╭─ Passage given

Pet Treat Vending Machine

Abstract

A dog treat vending machine comprises a housing having two alternate dispensing mechanisms, respectively spiral method and rotating cylinder method, a light array having an emitter and a plurality of detectors, a controller device which is able to interface with a plurality of RFID tags and process feedback data generated by the RFID tags, and means for limiting the number of products dispensed in association with a selected one of the RFID tags in a selected period. A method for dispensing products is also provided.

Claims

1. A system for dispensing products, comprising: a housing having a dispensing end and a controller device; a light array operatively connected to the controller device and positioned adjacent to the dispensing end, the light array having an emitter and a plurality of detectors; a plurality of RFID tags capable of interacting with the controller device, the controller device being configured to interface with the plurality of RFID tags; and means for limiting a number of products dispensed in association with a selected one of the RFID tags in a selected time period.

2. The system of claim 1, wherein the system is operated by a dog wearing the selected one of the RFID tags.

3. The system of claim 1, wherein each of the plurality of RFID tags are connected to a plurality of collars.

4. The system of claim 1, wherein the dispensing end includes a spiral coil connected to the housing, said spiral coil is mounted vertically in the housing, wherein the spiral coil delivers the number of products through the housing.

5. The system of claim 1, wherein the dispensing end includes a rotating cylinder connected to the housing, wherein the rotating cylinder delivers the number of products through the housing.

6. The system of claim 1 wherein the controller device controls the dispensing of the products limited to the number of the products in the selected time period through the dispensing end.

7. The system of claim 1, wherein the products are dog treats.

8. A method of dispensing products, comprising the steps of: providing a housing having a controller device, a dispensing device connected to the housing, a dispensing detector in a bottom of the housing, and RFID tags capable of interacting with the controller device; determining a number of products to be dispensed in association with a selected one of the RFID tags in a selected time period; detecting the selected one of the RFID tags within a specified range of the controller device; and conveying products limited by the determined number of products outside of the housing by activating the dispensing device.

9. The method of claim 8, wherein the method includes detecting a disruption within the dispensing detector to deactivate the dispensing device and to ensure successful product dispensing.

10. The method of claim 9, wherein the dispensing detector is a light array having an emitter and a plurality of detectors.

11. The method of claim 8, wherein the RFID tags are removable attached to dog collars.

12. The method of claim 8, wherein the dispensing device includes a spiral coil connected to the housing, the spiral coil is mounted vertically in the housing, and wherein the spiral coil conveys the products.

13. The method of claim 8, wherein the dispensing device includes a rotating cylinder connected to the housing, wherein the rotating cylinder conveys the products.

14. The method of claim 8, wherein the products are dog treats.

╰─

-- Set task A --
List the numbers of every claim in the pet treat vending machine text that refers directly back to claim 1.
The entries that follow are unrelated to the pet treat vending machine text.

╭─ Entries supplied

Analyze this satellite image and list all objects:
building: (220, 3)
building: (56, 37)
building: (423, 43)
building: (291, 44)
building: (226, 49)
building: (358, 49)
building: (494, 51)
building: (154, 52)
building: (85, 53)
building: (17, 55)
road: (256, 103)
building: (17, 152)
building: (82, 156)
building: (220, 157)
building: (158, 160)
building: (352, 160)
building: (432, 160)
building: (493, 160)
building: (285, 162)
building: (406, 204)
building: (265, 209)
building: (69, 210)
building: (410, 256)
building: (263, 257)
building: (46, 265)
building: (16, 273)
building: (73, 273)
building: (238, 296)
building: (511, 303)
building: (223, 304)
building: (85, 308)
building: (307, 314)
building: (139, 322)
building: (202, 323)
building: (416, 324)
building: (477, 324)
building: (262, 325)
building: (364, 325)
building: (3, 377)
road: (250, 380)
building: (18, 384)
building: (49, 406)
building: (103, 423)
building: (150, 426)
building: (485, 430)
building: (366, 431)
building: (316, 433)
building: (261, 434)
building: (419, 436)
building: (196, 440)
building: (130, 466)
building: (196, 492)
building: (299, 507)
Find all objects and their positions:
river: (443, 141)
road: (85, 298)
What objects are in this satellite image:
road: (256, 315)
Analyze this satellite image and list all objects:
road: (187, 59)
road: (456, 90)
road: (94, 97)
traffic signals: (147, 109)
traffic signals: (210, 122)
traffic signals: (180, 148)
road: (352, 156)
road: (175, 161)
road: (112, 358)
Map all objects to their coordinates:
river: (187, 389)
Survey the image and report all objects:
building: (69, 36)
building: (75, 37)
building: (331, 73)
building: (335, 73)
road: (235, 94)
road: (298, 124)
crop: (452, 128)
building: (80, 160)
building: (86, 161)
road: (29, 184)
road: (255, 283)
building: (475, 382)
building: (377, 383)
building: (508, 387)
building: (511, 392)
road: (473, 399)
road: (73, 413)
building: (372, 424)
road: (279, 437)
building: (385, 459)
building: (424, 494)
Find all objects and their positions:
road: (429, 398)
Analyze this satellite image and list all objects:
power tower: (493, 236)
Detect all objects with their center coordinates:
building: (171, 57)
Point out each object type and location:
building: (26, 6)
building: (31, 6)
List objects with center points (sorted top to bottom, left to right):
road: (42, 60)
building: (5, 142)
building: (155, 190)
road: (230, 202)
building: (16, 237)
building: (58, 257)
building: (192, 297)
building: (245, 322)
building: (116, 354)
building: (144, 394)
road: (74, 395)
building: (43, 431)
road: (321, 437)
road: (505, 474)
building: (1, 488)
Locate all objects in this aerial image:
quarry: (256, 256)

╰─

-- Set task B --
Shift every coordinate in the entries by adding 15 to each number, and write out the lines from the start of the entries up to and including the line containing "building: (406, 204)", with the request line kept.

-- Correct answer A --
2, 3, 4, 5, 6, 7

-- Correct answer B --
Analyze this satellite image and list all objects:
building: (235, 18)
building: (71, 52)
building: (438, 58)
building: (306, 59)
building: (241, 64)
building: (373, 64)
building: (509, 66)
building: (169, 67)
building: (100, 68)
building: (32, 70)
road: (271, 118)
building: (32, 167)
building: (97, 171)
building: (235, 172)
building: (173, 175)
building: (367, 175)
building: (447, 175)
building: (508, 175)
building: (300, 177)
building: (421, 219)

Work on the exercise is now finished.